В сомнениях померзнув на лесной опушке, Нина (Юлия Пересильд) мысленно смиряется с перспективой погостить пару дней в Грузии, откликнувшись на пьяный зов своего экс-бойфренда Руслана (Евгений Цыганов), — заявив, что умирает, тот из сентиментальных побуждений попросил приехать попрощаться. Супруг Борис (Кирилл Кяро) понимающе (пусть и нехотя) провожает благоверную в поездку (прошлую жизнь), обрекая себя вечерами терпеливо терроризировать скайп в ожидании, пока она вернется в гостиничный номер с очередной прогулки. Каждая встреча с запойно-беззаботным сердечником Русланом оставляет ощущение, будто за ушедшие 15 лет ничего не изменилось, и одновременно намекает на то, что, кроме смутных воспоминаний о здешних совместно открытых местах, их ничего не связывает. Тем не менее Нина сносит все капризные дебоши бывшего, ежедневно откладывает возвращение в Москву еще на денек-другой и чего-то прилежно ждет…
Обыкновенно фильмы режиссера Бычковой успешно питчатся в одном предложении. Девушка, потерявшая мобильный, не может встретиться с парнем, который его нашел, — но они дистанционно влюбляются («Питер FM»). Переводчица очаровывается залетным британским кукольником — и так же легко его отпускает («Плюс один»). Брак хипстоватой дизайнерши и простоватого таксиста трещит по швам — но, может, ради чувств они когда-нибудь оставят классовые недопонимания («Еще один год»). Так же лаконична, а главное, бесконфликтна и «Нина». Атлант российского кино — артист Цыганов — играет злого близнеца своих вампиловских запойных героев, мудака не благородного, а обыкновенного. И совсем не свободолюбивая романтика влечет Нину — ей кажется, что к своим 40 она необратимо постарела, ближе к кульминации с издевкой называя себя бабкой. Потому в хамоватом Руслане она видит свое молодое прошлое (с которым упрямо продолжает видеться), в обходительно-моложавом мяснике с рынка (Андро Чичинадзе) — ту неуверенность, с которой к ней подкатывали тогдашние сверстники, а в супруге Боре — те годы, что она отдала семье, встречу с которой день за днем откладывает, обещая себе купить билеты завтра («подумать об этом» как героиня «Унесенных ветром»).

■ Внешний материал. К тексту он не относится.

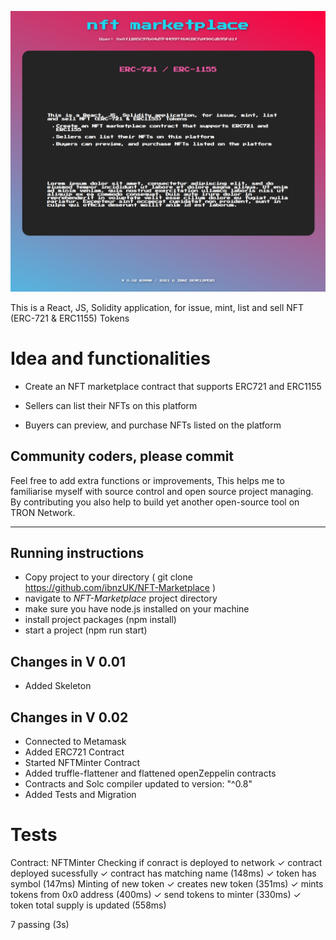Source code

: ![Preview](src/assets/screenshot.png)




This is a React, JS, Solidity application, for issue, mint, list and sell NFT (ERC-721 & ERC1155) Tokens 


# Idea and functionalities 

- Create an NFT marketplace contract that supports ERC721 and ERC1155

- Sellers can list their NFTs on this platform

- Buyers can preview, and purchase NFTs listed on the platform


## Community coders, please commit

Feel free to add extra functions or improvements, This helps me to familiarise myself with source control and open source project managing. By contributing you also help to build yet another open-source tool on TRON Network. 

-----





## Running instructions

- Copy project to your directory ( git clone https://github.com/ibnzUK/NFT-Marketplace )
- navigate to _NFT-Marketplace_ project directory
- make sure you have node.js installed on your machine
- install project packages (npm install)
- start a project (npm run start)





## Changes in V 0.01

- Added Skeleton

## Changes in V 0.02

- Connected to Metamask
- Added ERC721 Contract
- Started NFTMinter Contract
- Added truffle-flattener and flattened openZeppelin contracts
- Contracts and Solc compiler updated to version: "^0.8" 
- Added Tests and Migration 

# Tests


  Contract: NFTMinter
    Checking if conract is deployed to network
      ✓ contract deployed sucessfully
      ✓ contract has matching name (148ms)
      ✓ token has symbol (147ms)
    Minting of new token
      ✓ creates new token (351ms)
      ✓ mints tokens from 0x0 address (400ms)
      ✓ send tokens to minter (330ms)
      ✓ token total supply is updated (558ms)


  7 passing (3s)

Написанная в соавторстве с драматургом Мульменко «Нина» — куда более внятная и медитативная версия ее же «Дуная», где героиню влечет не перспектива туристического романа и упадочное очарование колоритного географического топоса, а образ — возвращения на 15 лет назад. Зачерствевшую, а оттого застывшую во времени Грузию она мыслит маршрутами, давно ею изведанными, и походами в гости к тем, кого знает. И даже адюльтер случается не из плотского желания, а потому что муж будто бы уже и не поверит, что его не было. «Веди себя хорошо, много не пей… Хотя пей, Грузия же», — напутствует Боря. Послушная Нина этим сводом правил не поступается. Но, будучи логопедом, она едва ли может артикулировано связать и пару слов о том, что гложет на самом деле. Ей грустно что от созерцания мальчишек, чеканящих мяч во дворе (как и 10, 20, 30 лет назад), что от уличных музыкантов, исполняющих в ночи нечто очень личное, — и вместо условного Тбилиси легко мог бы оказаться какой-нибудь Лиссабон. Нина не хочет верить, что жизнь ее, следуя тираде Руслана, осталась в Омске, и в этой рефлексии забывает про суть тоста, услышанного накануне, — что «если хоть одна душа нуждается в тебе, значит, ты не зря родился». Нина слишком поздно вспоминает о Боре. Разбитое сердце бывает не меньшей болезнью, чем настоящие диагнозы, указанные в медкарте, и трескается оно далеко не всегда от неразделенное любви.